R12 Sgemm - NAN

PostPosted: Fri Feb 17, 2012 12:52 pm
by bballmitch2
Hello, I'm using CULA R12 (CUDA 4.0) in my current project. I'm using Linux, with an Nvidia GTX 570 graphics card. I make the following call in my code:

int m = cudaLowerBp_rows; //100
int n = 1;
int k = cudaLowerBp_cols; //1280
int lda = m;
int ldb = k;
int ldc = m;
culaStat = culaDeviceSgemm('N', 'N', m, n, k, 1.0, cudaLowerBp, lda, cudaPartialDataTemp, ldb, 0.0, cudaHairCoeffs, ldc);

I've verified that all of the inputs have valid and correct data, and the culaStat does not give any errors. However, all values in the output from that call (cudaHairCoeffs) are NaN. I have no idea what is causing this problem. In addition, I can't imagine what could cause an output of NaN from a matrix multiply operation - its not like I'm in danger of dividing by zero.
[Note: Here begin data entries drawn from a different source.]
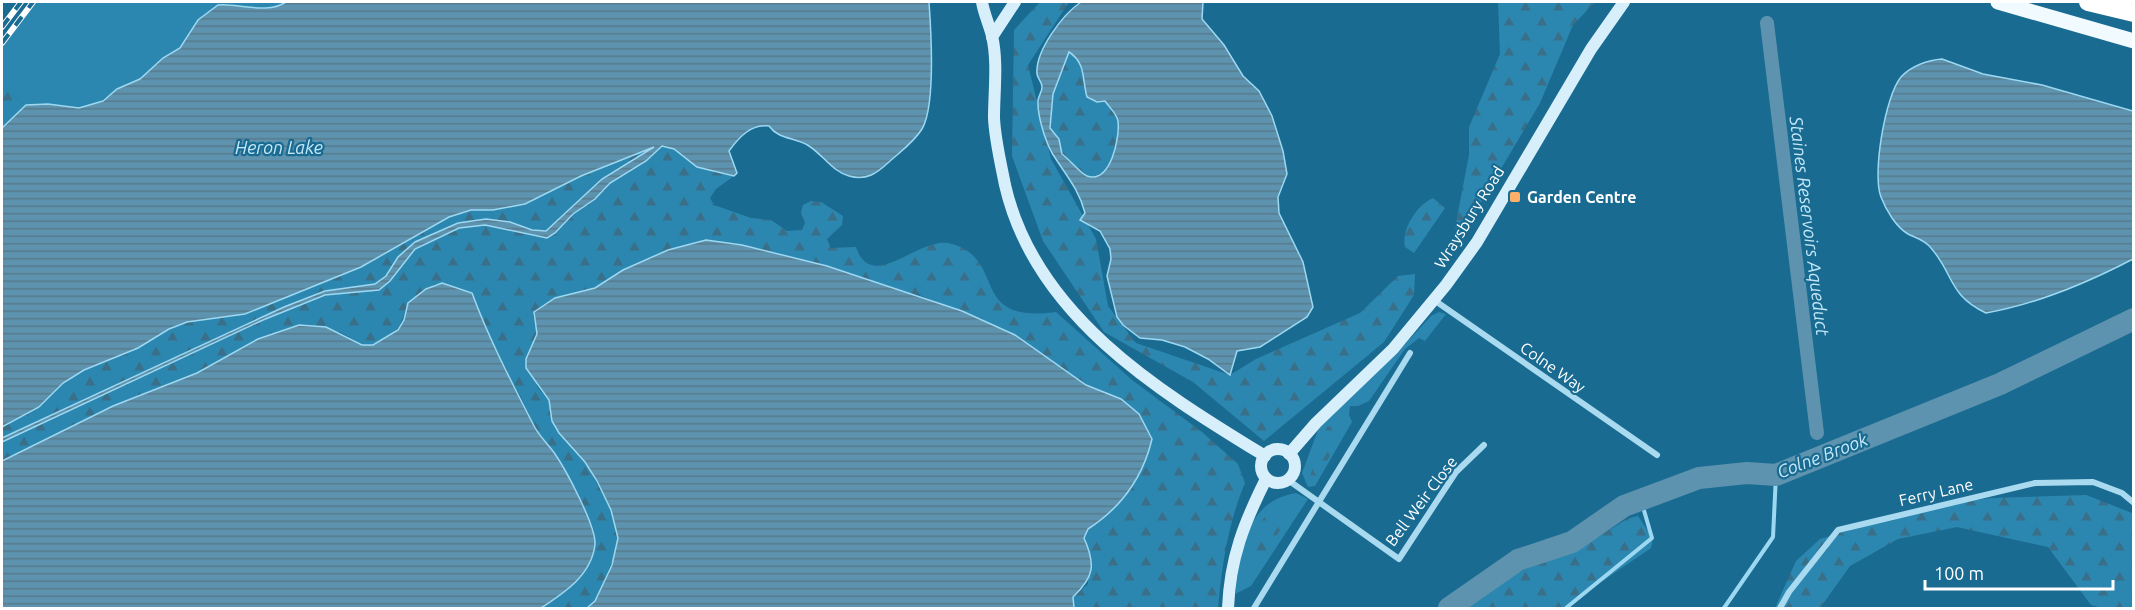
<svg xmlns="http://www.w3.org/2000/svg" width="2135" height="610" viewBox="0 0 2135 610" font-family="Ubuntu,sans-serif">
  <style>
    .grass { fill: #2c87b0 }
    .forest { fill: url(#forest-firs) }
    .water { fill: url(#water-rules); stroke: #9cd8f2; stroke-width: 1.5; fill-rule: evenodd }
    .lines { fill: none; stroke-linecap: round; stroke-linejoin: round }
    .stream { stroke: #9cd8f2; stroke-width: 4 }
    .canal { stroke: #5d93ae; stroke-width: 14 }
    .river { stroke: #5d93ae; stroke-width: 22 }
    .street { stroke: #a9daef; stroke-width: 6 }
    .secondary { stroke: #d7effb; stroke-width: 12 }
    .primary { stroke: #f1faff; stroke-width: 15 }
    .highway { stroke: #fff; stroke-width: 18 }
    .rail-casing { stroke: #fff; stroke-width: 6 }
    .rail { stroke: #196b92; stroke-width: 4; stroke-dasharray: 11; stroke-linecap: butt }
    .poi-dot { fill: #ffaf67; stroke: #196b92; stroke-width: 2 }
    .labels { text-anchor: middle; dominant-baseline: central; stroke-width: 4.5; stroke-linejoin: round; paint-order: stroke }
    .poi-label { font-size: 16px; font-weight: bold; fill: #fff; stroke: #196b92; text-anchor: start }
    .street-label { font-size: 16px; fill: #fff; stroke: #196b92 }
    .water-label { font-size: 18px; font-style: italic; fill: #c4e8f8; stroke: #196b92 }
  </style>
  <defs>
    <pattern id="forest-firs" width="22" height="20" patternUnits="userSpaceOnUse" patternTransform="scale(1.5)"><rect width="22" height="20" fill="#2c87b0"/><path d="M5 1l3.5 6h-7zM16 11l3.5 6h-7z" fill="#396f88"/></pattern>
    <pattern id="water-rules" width="6" height="5" patternUnits="userSpaceOnUse" patternTransform="scale(1.5)"><rect width="6" height="5" fill="#5d93ae"/><path d="M0 2.5h6" fill="none" stroke="#577a8c"/></pattern>
  </defs>
  <rect width="100%" height="100%" fill="#196b92"/>
  <g class="grass">
    <path d="M36,2H286L279,6L256,9L228,4L198,20L180,48L163,58L140,79L117,89L98,103L79,108L48,104L26,105L2,88V46Z"/>
    <path d="M1439,312L1446,314L1425,341L1419,338L1405,349L1369,401L1358,406H1350L1349,415L1352,422L1315,486L1308,487L1302,473L1318,430L1326,419L1396,354L1431,316Z"/>
    <path d="M1296,493L1308,499L1251,586L1235,594C1242,551 1244,502 1296,493Z"/>
  </g>
  <g class="forest">
    <path d="M1040,2H1069L1028,65L1051,159L1096,239L1108,306L1136,343L1230,375L1256,359L1360,313L1398,276L1415,274L1414,295L1384,342L1264,441L1193,382L1104,332L1043,241L1012,156L1014,30Z"/>
    <path d="M1498,2H1595L1573,25L1540,103L1470,221L1467,231L1455,228L1469,155V127L1500,54Z"/>
    <path d="M1068,52C1082,61 1085,73 1085,89C1097,96 1114,104 1118,120C1122,136 1110,185 1086,175C1080,173 1069,159 1062,154L1059,139L1050,128L1053,94Z"/>
    <path d="M2,88L26,105L2,128Z"/>
    <path d="M656,145L645,154L602,179L546,231L532,230L510,222L486,219L458,223L415,242L398,257L386,276L375,284L325,291L284,307L2,438V427L39,407L63,383L84,370L138,348L169,329L187,322L245,314L361,267L449,217L471,210H493L525,204L581,176Z"/>
    <path d="M662,146L674,149L697,167L734,176L716,189L710,198L714,205L751,218L771,220L787,231L802,230L805,223L801,213L803,205L811,201L821,202L843,216L842,225L827,239L831,248L856,247C872,295 920,234 952,244C1008,260 967,324 1056,312L1132,380L1202,432L1238,464L1245,483C1228,523 1222,565 1218,608H1072L1073,597L1088,584L1084,538L1088,528L1099,522L1121,399L1086,385L1015,335L917,294L607,281L595,288L555,298L533,315L537,334L526,359L538,388L549,400L552,421L559,433L585,462L611,510L618,538L617,550L595,601L587,608H541L568,590L582,575L595,545L594,530L556,456L534,427L521,397L493,349L472,293L435,284L408,303C400,328 395,340 367,347L340,332L277,334L258,339L197,373L113,406L2,461V442L263,320L325,295L379,290L390,281L415,249L459,228L485,225L547,238L555,233L573,214L595,199L610,183L646,161Z"/>
    <path d="M1433,198L1445,208L1414,253L1405,247C1401,229 1417,205 1433,198Z"/>
    <path d="M1339,424L1347,426L1315,482L1310,476L1327,427Z"/>
    <path d="M2086,495L2132,513L2133,608H2102L2091,605L2048,547L1957,527L1898,539L1850,566L1820,608H1775L1796,561L1820,539L1933,506L1991,498Z"/>
    <path d="M1273,510L1289,515L1261,562L1248,550L1255,526Z"/>
    <path d="M1638,516L1653,539L1651,548L1563,608H1456L1486,587L1600,536L1627,519Z"/>
  </g>
  <g class="water">
    <path d="M286,2H929C931,30 936,105 922,129C914,142 900,152 889,162C877,173 867,181 849,176C833,172 823,155 809,146C795,137 779,140 769,126C751,124 739,137 729,151L737,173L734,176L697,167L674,149L662,146L646,161L610,183L595,199L573,214L555,233L547,238L485,225L459,228L415,249L390,281L379,290L325,295L263,320L2,442V438L284,307L325,291L375,284L386,276L398,257L415,242L458,223L486,219L510,222L532,230L546,231L602,179L654,147L581,176L525,204L493,210H471L449,217L361,267L245,314L187,322L169,329L138,348L84,370L63,383L39,407L2,427V128L26,105L48,104L79,108L103,101L117,89L140,79L163,58L180,48L198,20L218,5C240,3 266,15 286,2Z"/>
    <path d="M1081,2H1203L1202,19L1224,45L1243,76L1259,91L1272,116L1283,151L1287,174L1278,197L1279,213L1303,262L1313,307L1307,317L1260,347L1237,351L1230,375L1208,359L1185,347L1162,340L1140,338L1123,325L1117,317L1107,276L1111,259L1110,249L1100,231L1080,220L1085,213C1079,189 1065,174 1052,153C1045,140 1037,115 1038,100C1039,95 1042,92 1042,87C1042,82 1038,79 1037,74C1035,51 1063,14 1081,2ZM1069,52C1086,63 1082,79 1087,97L1097,102L1105,101C1109,107 1117,114 1118,121C1120,137 1111,184 1087,176C1081,174 1069,159 1062,154L1059,139L1050,128L1053,94Z"/>
    <path d="M1942,59L1983,74L2042,85L2133,111V259C2087,283 2037,304 1986,313C1948,295 1954,274 1931,248C1925,240 1916,238 1908,234C1896,227 1886,210 1881,197C1872,175 1885,96 1901,77C1911,66 1928,60 1942,59Z"/>
    <path d="M706,240L742,245L827,266L962,311L1015,335L1086,385L1121,399L1139,414L1152,439C1143,477 1122,507 1088,529L1084,538C1096,565 1094,577 1073,597L1074,608H587L595,601L612,565L618,538L611,510L597,481L585,462L559,433L552,421L549,400L526,368V359L537,334L534,312L555,298L595,288L623,270L668,250Z"/>
    <path d="M442,283L472,293C489,339 511,381 533,424C538,435 548,444 555,454C566,470 596,526 595,544C592,575 564,593 541,608H2V461L113,406L197,373L258,339L299,325L326,327L362,345H373L398,330L404,320L408,303L426,289Z"/>
  </g>
  <g class="lines">
    <g class="stream">
      <path d="M1566,608L1652,538L1641,500"/>
      <path d="M1724,608L1773,537L1776,475"/>
    </g>
    <path class="canal" d="M1767,23L1817,433"/>
    <path class="river" d="M1449,608L1518,560L1572,542L1624,506L1699,478L1747,473L1776,475L2000,384L2134,319"/>
    <g class="street">
      <path d="M1434,300L1657,455"/>
      <path d="M1288,480L1399,559L1456,472L1484,445"/>
      <path d="M1254,608L1410,353"/>
      <path d="M1780,608L1789,592L1838,530L2035,483L2093,482L2122,493L2134,503"/>
    </g>
    <g class="secondary">
      <path d="M982,2C984,14 989,24 992,36C998,61 994,92 994,118C995,140 1001,164 1005,185C1035,316 1159,391 1265,456"/>
      <path d="M992,37L1015,2"/>
      <circle cx="1278" cy="466" r="17"/>
      <path d="M1289,454L1316,423L1393,349L1446,285L1477,242L1591,49L1624,2"/>
      <path d="M1228,608C1230,558 1244,523 1266,479"/>
    </g>
    <path class="primary" d="M1998,2L2134,41"/>
    <path class="highway" d="M2088,2L2134,13"/>
    <g class="rail-casing">
      <g id="rail">
        <path d="M2,27L21,2"/>
        <path d="M2,43L33,2"/>
      </g>
    </g>
    <use href="#rail" class="rail"/>
  </g>
  <rect class="poi-dot" x="1509" y="191" width="12" height="12" rx="3"/>
  <g class="labels">
    <g class="poi-label">
      <text x="1527" y="197">Garden Centre</text>
    </g>
    <g class="street-label">
      <text transform="translate(1469 217) rotate(-58)">Wraysbury Road</text>
      <text transform="translate(1553 367) rotate(35)">Colne Way</text>
      <text transform="translate(1936 492) rotate(-13)">Ferry Lane</text>
      <text transform="translate(1421 501) rotate(-53)">Bell Weir Close</text>
    </g>
    <g class="water-label">
      <text x="279" y="147">Heron Lake</text>
      <text transform="translate(1810 226) rotate(83)">Staines Reservoirs Aqueduct</text>
      <text transform="translate(1822 455) rotate(-21)">Colne Brook</text>
    </g>
  </g>
  <rect width="2135" height="610" fill="none" stroke="#ffffff" stroke-width="6"/>
  <path d="M1925 580v9h188v-9" fill="none" stroke="#ffffff" stroke-width="3"/>
  <text x="1934" y="580" font-size="18" fill="#ffffff" stroke="#196b92" stroke-width="4.5" paint-order="stroke">100 m</text>
</svg>
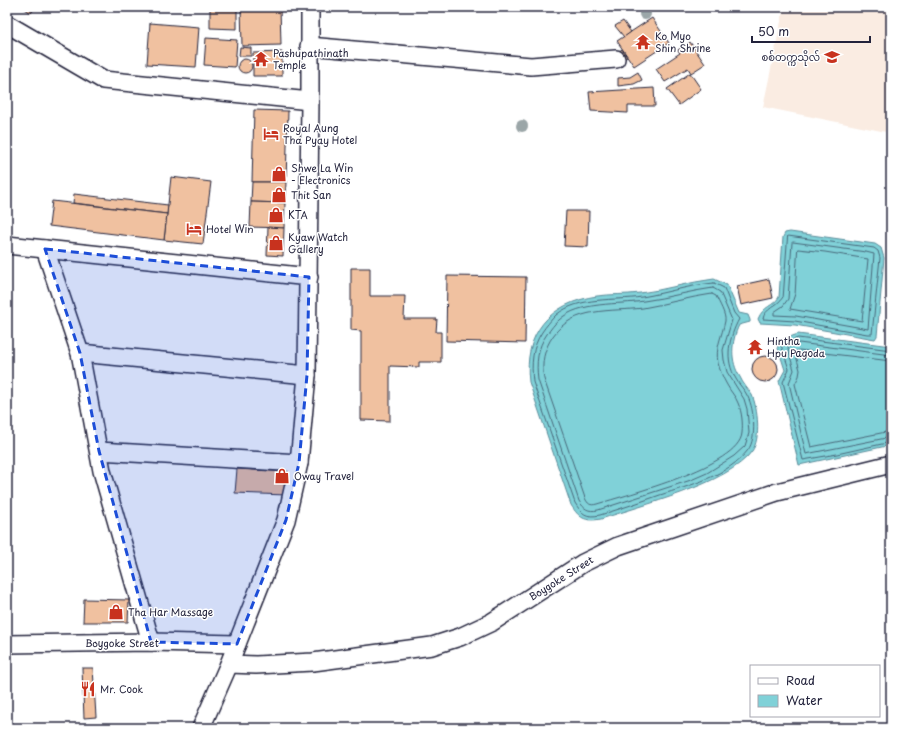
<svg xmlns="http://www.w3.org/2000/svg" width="898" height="735" font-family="'Playpen Sans','Noto Sans Myanmar',sans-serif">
<rect width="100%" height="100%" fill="#fff"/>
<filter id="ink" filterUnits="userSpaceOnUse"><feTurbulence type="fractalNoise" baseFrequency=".025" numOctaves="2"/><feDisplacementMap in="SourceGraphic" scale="8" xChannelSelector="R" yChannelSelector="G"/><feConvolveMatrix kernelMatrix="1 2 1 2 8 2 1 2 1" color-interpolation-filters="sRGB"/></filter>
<g filter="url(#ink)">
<polygon fill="#faece2" points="784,7 891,7 891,133 763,107"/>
<g fill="#80d1d8" stroke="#5a8b99">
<path d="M790,232L868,243L875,244L881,248L884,258L877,336L875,339L795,325L760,323L758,319C763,306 774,306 779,297L783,237L785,233Z"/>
<path d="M714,279L727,285L739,313L748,315L750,320V322L739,325C731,342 730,361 740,377C743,384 748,389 752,395C758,409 761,439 752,451C729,484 639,506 601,519C585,522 579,518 571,505L529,382C523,334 549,303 597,296C611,294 625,295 640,293C665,290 689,282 714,279Z"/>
<polygon points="798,334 891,346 891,445 799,465 779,381 785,370 776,342"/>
</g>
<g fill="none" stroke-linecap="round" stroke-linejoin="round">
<g stroke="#48687a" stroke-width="1">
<path d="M788,236L867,247L874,248L878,251L880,258L872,334H867L795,321L763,319C764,309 778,306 783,297Z"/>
<polygon points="793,242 866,252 874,254 868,329 796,316 774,315 774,312 783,306 788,299 792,243"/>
<polygon points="798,249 825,252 868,259 862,321 790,309 795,294"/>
<path d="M714,283L724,288L734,313L739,319C729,338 724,359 736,379C739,385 745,390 748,397C754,409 757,438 748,450C729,475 689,486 660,495C640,502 620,509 600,515C586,518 582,514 575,503L533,382C531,364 532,347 542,332C546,326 551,320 556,315C579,296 614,301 642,297C666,293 690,285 714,283Z"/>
<path d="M713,288L720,292L732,320L723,350L724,360L727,372L744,399L747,409L749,433L745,446L734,456L707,473L691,480L598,510C588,512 584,509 579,501L538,380C536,363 537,348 547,334C551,329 554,324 559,320C579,301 619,305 644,301C667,298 690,291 713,288Z"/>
<path d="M712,294L716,296C719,303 726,314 725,321C722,336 715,348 718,363C720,371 723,378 727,385C730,391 736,397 738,403C742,412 743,424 742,433C740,466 626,495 597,504C590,506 588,504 585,498L544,379C541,363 544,349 553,336C574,306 611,312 643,308C666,304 690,297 712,294Z"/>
<polyline points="891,350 798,338 783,344 781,345 789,369 783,382 803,460 837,454 891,442"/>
<polyline points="891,355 799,343 789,347 788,349 794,370 789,383 806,454 891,437"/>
<polyline points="891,361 799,350 795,352 800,370 799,376 795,384 811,447 891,431"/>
</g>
</g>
<g fill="#f0c1a0" stroke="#22223b">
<polygon points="22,7 36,7 31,13"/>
<polygon points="210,7 237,7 237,29 210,28"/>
<polygon points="241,7 280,7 281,45 242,46"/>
<polygon points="652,18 669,43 634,66 617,41"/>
<polygon points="623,21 631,32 624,37 615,26"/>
<polygon points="150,23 199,27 196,67 147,64"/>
<polygon points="206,38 237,40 235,67 204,65"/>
<polygon points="690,42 705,64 691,73 688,68 665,82 656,69 680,53 678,50"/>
<polygon points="240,47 251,48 251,56 239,56"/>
<polygon points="622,49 627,57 618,63 614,55"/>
<polygon points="282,52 282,76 253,76 253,53"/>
<circle cx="245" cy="66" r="7"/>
<polygon points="638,72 642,80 634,84 618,86 618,78 630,77"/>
<polygon points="690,73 701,89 679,105 667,89"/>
<polygon points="654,88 655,106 628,106 628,113 591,111 589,92"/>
<polygon points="254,110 288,111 286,182 252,182"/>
<polygon points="171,177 211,182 203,244 164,240"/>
<polygon points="252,182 286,182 285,203 251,202"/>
<polygon points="74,194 168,205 167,214 73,203"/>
<polygon points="52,201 167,214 164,240 49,226"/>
<polygon points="251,202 285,203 284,228 250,227"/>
<polygon points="566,211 589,211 588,247 564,246"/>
<polygon points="268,227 284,228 283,256 267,255"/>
<polygon points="351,268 370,268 370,296 405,296 404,319 437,319 436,332 441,332 441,362 419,362 419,367 390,366 390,421 361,420 361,331 351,330"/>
<polygon points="447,276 526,277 525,343 446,341"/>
<polygon points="769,279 773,298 741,305 737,286"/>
<circle cx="765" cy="369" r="13"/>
<polygon points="237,469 288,472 286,495 235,493"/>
<polygon points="84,599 129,600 128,622 83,622"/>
<polygon points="82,668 93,668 96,717 84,718"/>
</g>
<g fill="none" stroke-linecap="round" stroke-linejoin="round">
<g stroke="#22223b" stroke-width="20">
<g id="minor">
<polyline points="7,24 103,80 310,101"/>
<polyline points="309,46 531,66 616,59"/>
<polyline points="7,245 309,277"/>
<polyline points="45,249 80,353 102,471 151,642"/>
<polyline points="80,353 307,375"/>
<polyline points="99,451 299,463"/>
<polyline points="7,644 151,642 237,644"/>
<polyline points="229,664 256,665 313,662 432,646 460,637 492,622 583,563 618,546 777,492 891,464"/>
<polyline points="201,728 229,664 286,520 299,463 307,375 310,101 310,7"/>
</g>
</g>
<use href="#minor" stroke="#fff" stroke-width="17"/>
</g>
<g fill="#9ba6a8">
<circle cx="645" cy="14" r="6"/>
<circle cx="522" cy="126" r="6"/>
</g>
</g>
<path fill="#1d4ed8" fill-opacity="0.2" stroke="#1d4ed8" stroke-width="3" stroke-dasharray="8 5" stroke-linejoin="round" d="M45,249L309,277L307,375L299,463L286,520L237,644L151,642L99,451L80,353Z"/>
<defs>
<g id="temple-bare" transform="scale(1.2)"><path d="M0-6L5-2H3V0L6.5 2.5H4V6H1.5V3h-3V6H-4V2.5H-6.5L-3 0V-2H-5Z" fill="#c8321e" stroke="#fff" stroke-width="2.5" paint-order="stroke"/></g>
<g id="university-bare" transform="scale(1.2)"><path d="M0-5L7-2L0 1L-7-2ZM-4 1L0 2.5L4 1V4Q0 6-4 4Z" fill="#c8321e" stroke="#fff" stroke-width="2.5" paint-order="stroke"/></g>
<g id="hotel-bare" transform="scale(1.2)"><path d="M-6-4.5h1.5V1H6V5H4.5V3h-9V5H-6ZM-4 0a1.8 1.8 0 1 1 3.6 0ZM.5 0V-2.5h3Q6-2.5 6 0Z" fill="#c8321e" stroke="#fff" stroke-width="2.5" paint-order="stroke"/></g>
<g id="shop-bare" transform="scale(1.2)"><path d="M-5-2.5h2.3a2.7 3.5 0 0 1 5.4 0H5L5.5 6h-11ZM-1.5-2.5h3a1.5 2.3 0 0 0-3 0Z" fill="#c8321e" stroke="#fff" stroke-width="2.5" paint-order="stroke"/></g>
<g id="restaurant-bare" transform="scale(1.2)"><path d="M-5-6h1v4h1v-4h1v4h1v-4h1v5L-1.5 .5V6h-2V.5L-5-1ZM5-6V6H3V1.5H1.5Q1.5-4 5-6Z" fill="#c8321e" stroke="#fff" stroke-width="2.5" paint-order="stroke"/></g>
</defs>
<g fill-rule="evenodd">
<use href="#temple-bare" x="643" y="42"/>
<use href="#university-bare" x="832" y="57"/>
<use href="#temple-bare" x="261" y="59"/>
<use href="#hotel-bare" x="271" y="134"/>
<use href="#shop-bare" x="279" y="174"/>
<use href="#shop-bare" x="279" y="195"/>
<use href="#shop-bare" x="276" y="215"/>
<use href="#hotel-bare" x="194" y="229"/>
<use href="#shop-bare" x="276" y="243"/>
<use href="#temple-bare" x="755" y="347"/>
<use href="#shop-bare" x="282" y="476"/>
<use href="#shop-bare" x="116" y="612"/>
<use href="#restaurant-bare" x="88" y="689"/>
</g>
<g text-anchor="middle" stroke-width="3" stroke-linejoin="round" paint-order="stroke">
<g font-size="10" fill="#22223b" stroke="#fff" text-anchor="start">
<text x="655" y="40">Ko Myo<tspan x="655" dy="12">Shin Shrine</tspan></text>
<text x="273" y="57">Pashupathinath<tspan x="273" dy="12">Temple</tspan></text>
<text x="820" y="61" text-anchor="end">စစ်‌တက္ကသိုလ်</text>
<text x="283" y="132">Royal Aung<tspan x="283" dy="12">Tha Pyay Hotel</tspan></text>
<text x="291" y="172">Shwe La Win<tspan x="291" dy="12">- Electronics</tspan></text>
<text x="291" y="199">Thit San</text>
<text x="288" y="219">KTA</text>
<text x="206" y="233">Hotel Win</text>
<text x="288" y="241">Kyaw Watch<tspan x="288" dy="12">Gallery</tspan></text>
<text x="767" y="345">Hintha<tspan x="767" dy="12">Hpu Pagoda</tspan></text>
<text x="294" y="480">Oway Travel</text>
<text x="128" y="616">Tha Har Massage</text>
<text x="100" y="693">Mr. Cook</text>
</g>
<g font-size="10" fill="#22223b" stroke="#fff">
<text transform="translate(561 578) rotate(-32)" y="4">Boygoke Street</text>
<text x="122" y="647">Boygoke Street</text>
</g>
</g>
<rect width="898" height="735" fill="none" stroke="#fff" stroke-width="24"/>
<rect x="12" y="12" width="874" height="711" fill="none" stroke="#22223b" stroke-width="1.5" filter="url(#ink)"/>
<rect x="750" y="665" width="130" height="52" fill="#ffffff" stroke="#a7a7b1"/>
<rect x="758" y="678" width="20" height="6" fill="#ffffff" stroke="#a7a7b1"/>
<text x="786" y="685" font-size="12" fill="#22223b">Road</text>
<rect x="758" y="695" width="20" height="12" fill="#80d1d8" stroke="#a7a7b1"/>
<text x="786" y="705" font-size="12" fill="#22223b">Water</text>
<path d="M752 36v6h118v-6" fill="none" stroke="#22223b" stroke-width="2"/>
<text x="758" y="36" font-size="12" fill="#22223b" stroke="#ffffff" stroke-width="3" paint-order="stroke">50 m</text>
</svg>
Is there something obvious that I'm doing wrong? Or maybe its a bug in that function call? Any help would be much appreciated!

Re: R12 Sgemm - NAN

PostPosted: Fri Feb 17, 2012 1:13 pm
by bballmitch2
Also, I should mention that cudaHairCoeffs has allocated, but not initialized memory. According to the CULA Programmer's guide, this shouldn't be a problem when beta = 0.0.

Re: R12 Sgemm - NAN

PostPosted: Mon Feb 20, 2012 6:18 am
by john
Have you checked the status code that was returned?